• TASK: Reproduce every line of text in the material below, word for word and in the same order, without the pictures.

____

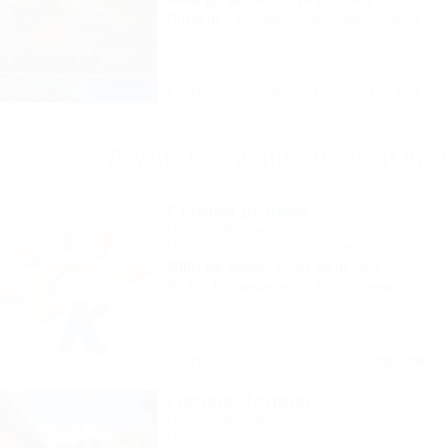
500м до моря
1,3км до центра
Питание
Кондиционер
Автостоянка
18 отзывов
Описание
Фотографии
На ка
Другие Гостиницы и отели Ар
Речная долина
Гостевой дом
Геленджик, Архипо-Осиповка, ул. Советск
500м до моря
593м до центра
Wi-Fi
Кондиционер
Автостоянка
2 отзыва
Описание
На карте
Показать
Горная Долина
Гостевой дом
Геленджик, Архипо-Осиповка, ул. Пицундс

____

• FINISHED EXERCISE:
500м до моря
1,3км до центра
Питание
Кондиционер
Автостоянка
18 отзывов
Описание
Фотографии
На ка
Другие Гостиницы и отели Ар
Речная долина
Гостевой дом
Геленджик, Архипо-Осиповка, ул. Советск
500м до моря
593м до центра
Wi-Fi
Кондиционер
Автостоянка
2 отзыва
Описание
На карте
Показать
Горная Долина
Гостевой дом
Геленджик, Архипо-Осиповка, ул. Пицундс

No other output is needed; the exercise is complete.